# WHAT YOU NEED TO DO
Among the lines below, a stretch begins at the one with "middle pip: (215, 200)" and ends at the one with "thumb cmc: (357, 226)". Repeat that stretch exactly, ends included.

# DATASET EXTRACT
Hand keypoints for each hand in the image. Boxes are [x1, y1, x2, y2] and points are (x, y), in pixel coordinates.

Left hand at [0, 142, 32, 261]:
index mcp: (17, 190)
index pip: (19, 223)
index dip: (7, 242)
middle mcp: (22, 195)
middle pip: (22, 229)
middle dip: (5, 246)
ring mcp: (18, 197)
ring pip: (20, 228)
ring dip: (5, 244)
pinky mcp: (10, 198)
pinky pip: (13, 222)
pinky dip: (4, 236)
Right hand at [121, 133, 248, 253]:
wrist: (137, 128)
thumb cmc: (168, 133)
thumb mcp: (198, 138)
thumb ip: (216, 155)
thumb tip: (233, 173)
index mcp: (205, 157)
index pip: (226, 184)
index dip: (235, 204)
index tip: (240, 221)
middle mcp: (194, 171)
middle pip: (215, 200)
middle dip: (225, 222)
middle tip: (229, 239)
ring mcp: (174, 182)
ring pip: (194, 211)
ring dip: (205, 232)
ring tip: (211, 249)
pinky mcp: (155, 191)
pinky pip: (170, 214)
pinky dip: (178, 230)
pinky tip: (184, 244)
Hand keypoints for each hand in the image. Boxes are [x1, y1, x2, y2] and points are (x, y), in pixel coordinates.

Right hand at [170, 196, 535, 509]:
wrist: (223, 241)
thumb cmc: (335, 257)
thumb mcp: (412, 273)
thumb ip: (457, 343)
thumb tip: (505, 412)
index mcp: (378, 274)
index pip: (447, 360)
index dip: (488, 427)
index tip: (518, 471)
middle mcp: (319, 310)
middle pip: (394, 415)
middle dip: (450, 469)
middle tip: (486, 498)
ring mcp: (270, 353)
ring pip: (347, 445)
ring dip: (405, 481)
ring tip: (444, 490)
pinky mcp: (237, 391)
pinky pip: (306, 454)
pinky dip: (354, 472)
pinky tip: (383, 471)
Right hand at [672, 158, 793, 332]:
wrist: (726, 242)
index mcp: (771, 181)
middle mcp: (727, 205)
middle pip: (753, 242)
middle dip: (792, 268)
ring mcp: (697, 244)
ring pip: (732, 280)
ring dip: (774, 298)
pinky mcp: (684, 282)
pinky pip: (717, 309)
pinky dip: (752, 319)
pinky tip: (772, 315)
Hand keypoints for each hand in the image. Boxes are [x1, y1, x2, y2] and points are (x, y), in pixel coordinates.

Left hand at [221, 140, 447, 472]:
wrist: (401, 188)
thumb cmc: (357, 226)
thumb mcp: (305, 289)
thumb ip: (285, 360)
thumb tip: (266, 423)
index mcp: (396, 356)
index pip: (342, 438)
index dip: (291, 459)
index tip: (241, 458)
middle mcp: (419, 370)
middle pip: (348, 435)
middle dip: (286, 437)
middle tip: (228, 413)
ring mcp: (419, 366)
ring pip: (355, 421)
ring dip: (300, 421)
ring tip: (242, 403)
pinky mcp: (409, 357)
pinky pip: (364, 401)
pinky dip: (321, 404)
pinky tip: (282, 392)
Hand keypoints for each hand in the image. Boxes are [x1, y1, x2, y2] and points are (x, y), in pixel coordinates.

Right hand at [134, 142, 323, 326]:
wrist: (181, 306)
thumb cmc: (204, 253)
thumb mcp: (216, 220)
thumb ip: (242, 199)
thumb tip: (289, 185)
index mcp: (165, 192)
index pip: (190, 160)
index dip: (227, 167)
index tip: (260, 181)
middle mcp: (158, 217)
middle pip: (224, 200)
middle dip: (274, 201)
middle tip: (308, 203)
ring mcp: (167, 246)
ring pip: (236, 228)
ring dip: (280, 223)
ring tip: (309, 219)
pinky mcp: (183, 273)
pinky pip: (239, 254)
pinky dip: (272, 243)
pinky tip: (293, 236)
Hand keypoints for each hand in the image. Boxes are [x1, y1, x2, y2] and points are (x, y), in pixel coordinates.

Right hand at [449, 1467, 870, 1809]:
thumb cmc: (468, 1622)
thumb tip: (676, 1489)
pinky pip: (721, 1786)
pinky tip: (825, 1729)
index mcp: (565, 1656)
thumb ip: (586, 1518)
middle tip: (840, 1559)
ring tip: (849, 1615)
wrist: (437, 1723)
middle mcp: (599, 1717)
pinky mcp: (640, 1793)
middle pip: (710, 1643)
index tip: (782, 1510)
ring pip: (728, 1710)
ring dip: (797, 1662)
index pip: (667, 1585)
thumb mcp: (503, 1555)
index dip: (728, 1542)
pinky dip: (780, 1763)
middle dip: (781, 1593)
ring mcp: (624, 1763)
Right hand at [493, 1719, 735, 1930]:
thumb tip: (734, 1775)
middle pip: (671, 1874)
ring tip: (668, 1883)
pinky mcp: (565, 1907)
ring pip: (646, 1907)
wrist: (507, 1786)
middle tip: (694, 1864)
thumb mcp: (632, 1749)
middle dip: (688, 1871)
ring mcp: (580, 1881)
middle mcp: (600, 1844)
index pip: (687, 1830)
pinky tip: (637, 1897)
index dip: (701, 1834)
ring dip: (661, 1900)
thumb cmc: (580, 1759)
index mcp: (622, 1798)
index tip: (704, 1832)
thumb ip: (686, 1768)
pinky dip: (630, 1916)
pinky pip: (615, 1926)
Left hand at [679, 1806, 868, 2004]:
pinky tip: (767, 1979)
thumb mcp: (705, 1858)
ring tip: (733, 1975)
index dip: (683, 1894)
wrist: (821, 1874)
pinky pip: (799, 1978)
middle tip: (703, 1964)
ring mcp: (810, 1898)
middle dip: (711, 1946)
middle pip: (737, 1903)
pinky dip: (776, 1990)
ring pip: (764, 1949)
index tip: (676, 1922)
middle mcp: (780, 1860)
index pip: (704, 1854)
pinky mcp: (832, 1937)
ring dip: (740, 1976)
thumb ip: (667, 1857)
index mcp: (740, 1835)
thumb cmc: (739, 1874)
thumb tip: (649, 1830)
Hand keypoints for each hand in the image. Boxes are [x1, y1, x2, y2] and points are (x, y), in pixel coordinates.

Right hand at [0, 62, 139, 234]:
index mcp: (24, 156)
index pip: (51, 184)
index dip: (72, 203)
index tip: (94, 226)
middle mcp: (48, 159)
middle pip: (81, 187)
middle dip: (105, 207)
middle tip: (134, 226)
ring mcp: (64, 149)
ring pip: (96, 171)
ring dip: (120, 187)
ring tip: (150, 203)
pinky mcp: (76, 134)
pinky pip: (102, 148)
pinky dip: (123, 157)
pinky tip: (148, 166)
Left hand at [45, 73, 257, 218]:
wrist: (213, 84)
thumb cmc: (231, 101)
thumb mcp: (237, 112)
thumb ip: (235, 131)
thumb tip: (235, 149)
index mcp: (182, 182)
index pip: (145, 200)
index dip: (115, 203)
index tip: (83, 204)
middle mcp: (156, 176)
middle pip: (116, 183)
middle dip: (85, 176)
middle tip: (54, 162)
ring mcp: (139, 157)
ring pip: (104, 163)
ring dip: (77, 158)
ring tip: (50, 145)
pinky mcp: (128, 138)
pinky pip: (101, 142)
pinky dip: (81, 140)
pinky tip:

# ANSWER SECTION
middle pip: (215, 200)
middle dip: (225, 222)
middle tip: (229, 239)
ring mcp: (174, 182)
ring pip: (194, 211)
ring dip: (205, 232)
ring tip: (211, 249)
pinky mcp: (155, 191)
pinky pip: (170, 214)
pinky dip: (178, 230)
pinky tip: (184, 244)
Hand keypoints for each hand in the image. Boxes are [x1, y1, x2, y2] and points are (x, y), in pixel coordinates.

Right hand at [170, 196, 535, 509]:
wrist: (223, 241)
thumb cmc: (335, 257)
thumb mcp: (412, 273)
thumb ip: (457, 343)
thumb tip: (505, 412)
index mcp: (378, 274)
index pip: (447, 360)
index dip: (488, 427)
index tip: (518, 471)
middle mcp: (319, 310)
middle pip: (394, 415)
middle dip: (450, 469)
middle tip: (486, 498)
ring mcp: (270, 353)
ring pip: (347, 445)
ring dip: (405, 481)
ring tip: (444, 490)
pinky mcp: (237, 391)
pinky pip: (306, 454)
pinky dip: (354, 472)
pinky tip: (383, 471)
Right hand at [672, 158, 793, 332]:
wrist: (726, 242)
index mcp: (771, 181)
middle mcp: (727, 205)
middle pip: (753, 242)
middle dip: (792, 268)
ring mcp: (697, 244)
ring pip: (732, 280)
ring dip: (774, 298)
pinky mcp: (684, 282)
pinky pip: (717, 309)
pinky dip: (752, 319)
pinky tip: (772, 315)
Hand keypoints for each hand in the image. Boxes are [x1, y1, x2, y2] and points are (x, y), in pixel coordinates.

Left hand at [221, 140, 447, 472]:
wrist: (401, 188)
thumb cmc: (357, 226)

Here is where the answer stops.